As adviced before, it is much better to use sweet jars for almost all species.

Rob.


----------



## Rick (Sep 27, 2008)

desana said:


> what do ya mean gauges are overkill?


You don't need them.


----------



## desana (Sep 27, 2008)

how about this tub than?


----------



## Rob Byatt (Sep 27, 2008)

Better, but would be even better with a sweet jar  Should be okay for the species I think you have there - _Phyllocrania paradoxa_ ?

You need to put lots of twigs in there also, but the most important thing is to lose the lid - it'll promote mould growth.


----------



## desana (Sep 27, 2008)

Rob Byatt said:


> Better, but would be even better with a sweet jar  Should be okay for the species I think you have there - _Phyllocrania paradoxa_ ?You need to put lots of twigs in there also, but the most important thing is to lose the lid - it'll promote mould growth.
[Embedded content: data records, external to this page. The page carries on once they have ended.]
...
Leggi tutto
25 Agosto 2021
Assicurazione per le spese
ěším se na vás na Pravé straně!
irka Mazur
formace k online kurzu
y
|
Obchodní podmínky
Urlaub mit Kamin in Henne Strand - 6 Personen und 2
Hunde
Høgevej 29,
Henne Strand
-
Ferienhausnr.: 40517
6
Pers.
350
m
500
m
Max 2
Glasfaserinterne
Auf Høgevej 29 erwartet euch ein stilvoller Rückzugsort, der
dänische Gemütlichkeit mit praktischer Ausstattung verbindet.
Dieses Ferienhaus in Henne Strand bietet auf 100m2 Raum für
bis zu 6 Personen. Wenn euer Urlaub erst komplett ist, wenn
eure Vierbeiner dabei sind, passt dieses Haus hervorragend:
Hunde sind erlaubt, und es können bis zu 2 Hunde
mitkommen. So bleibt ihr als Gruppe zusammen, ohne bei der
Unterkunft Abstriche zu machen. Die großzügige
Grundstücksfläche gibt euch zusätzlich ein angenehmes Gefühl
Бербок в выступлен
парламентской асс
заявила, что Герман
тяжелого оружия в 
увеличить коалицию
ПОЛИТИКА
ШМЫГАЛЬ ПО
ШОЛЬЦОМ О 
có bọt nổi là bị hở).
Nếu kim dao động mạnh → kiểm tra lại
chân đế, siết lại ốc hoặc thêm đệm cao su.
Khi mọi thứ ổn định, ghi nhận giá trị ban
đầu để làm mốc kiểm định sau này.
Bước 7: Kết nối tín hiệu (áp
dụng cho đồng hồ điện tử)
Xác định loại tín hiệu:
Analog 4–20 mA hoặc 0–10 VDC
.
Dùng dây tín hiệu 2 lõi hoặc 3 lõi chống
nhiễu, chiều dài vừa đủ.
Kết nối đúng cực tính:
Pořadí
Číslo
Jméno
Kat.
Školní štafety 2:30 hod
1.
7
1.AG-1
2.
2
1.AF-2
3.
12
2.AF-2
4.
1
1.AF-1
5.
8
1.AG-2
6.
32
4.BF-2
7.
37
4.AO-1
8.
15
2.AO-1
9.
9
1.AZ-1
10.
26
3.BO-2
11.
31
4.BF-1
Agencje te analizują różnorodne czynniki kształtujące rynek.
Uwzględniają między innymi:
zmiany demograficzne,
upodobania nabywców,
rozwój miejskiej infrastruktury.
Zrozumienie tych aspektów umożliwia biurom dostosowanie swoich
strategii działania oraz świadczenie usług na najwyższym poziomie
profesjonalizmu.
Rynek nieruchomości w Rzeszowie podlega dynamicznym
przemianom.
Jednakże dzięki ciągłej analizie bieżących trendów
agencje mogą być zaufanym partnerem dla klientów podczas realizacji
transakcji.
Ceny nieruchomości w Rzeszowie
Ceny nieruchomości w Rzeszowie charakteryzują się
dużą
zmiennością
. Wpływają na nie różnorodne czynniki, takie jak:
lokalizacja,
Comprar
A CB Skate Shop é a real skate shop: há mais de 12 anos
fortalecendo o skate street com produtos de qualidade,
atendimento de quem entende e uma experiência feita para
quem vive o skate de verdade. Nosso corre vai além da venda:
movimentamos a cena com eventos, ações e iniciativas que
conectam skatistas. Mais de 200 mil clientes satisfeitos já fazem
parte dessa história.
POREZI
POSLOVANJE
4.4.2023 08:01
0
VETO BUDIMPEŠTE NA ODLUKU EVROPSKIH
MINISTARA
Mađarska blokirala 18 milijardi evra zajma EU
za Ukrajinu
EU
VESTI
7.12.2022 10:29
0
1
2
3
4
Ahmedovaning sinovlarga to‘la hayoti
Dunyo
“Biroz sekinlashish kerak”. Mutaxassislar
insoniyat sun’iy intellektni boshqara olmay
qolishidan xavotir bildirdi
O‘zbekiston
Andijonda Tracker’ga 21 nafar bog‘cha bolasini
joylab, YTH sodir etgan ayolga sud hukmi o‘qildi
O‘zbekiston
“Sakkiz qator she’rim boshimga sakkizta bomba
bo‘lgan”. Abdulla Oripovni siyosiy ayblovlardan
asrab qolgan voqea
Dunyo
cheers for the feedback this is a pic of the lid.


----------



## ABbuggin (Sep 27, 2008)

Looks good to me!

Unless its a big species, I just use a 32oz deli cup w/ a mesh lid. I use a folded paper towel as substrate and mist and the ooth it every 2-3 days. I also include a stick or two. How an individual incubates ooths is his personal preference, but method I use been working great over the years.


----------



## Gurd (Sep 27, 2008)

I would cut more of the lid away and just leave enuff to hold the netting in place if you want to use a lid, but I would just not bother and use an elastic band myself


----------



## kakistos (Sep 27, 2008)

I hatch my ooths in upside-down salad shakers. You know the salad shaker cups.... it's basically a beaker with a cup-shaped lid. In the lid I put water with cotton balls and I make it stand on the lid, and then I attach the ooth on the bottom of the beaker. When I close it I put mesh between the cap and the beaker. When the nymphs fall down they fall on the mesh, not touching the water in which they could drown. As soon as I see nymphs running around I place them in a different container where they can drink and stuff.


----------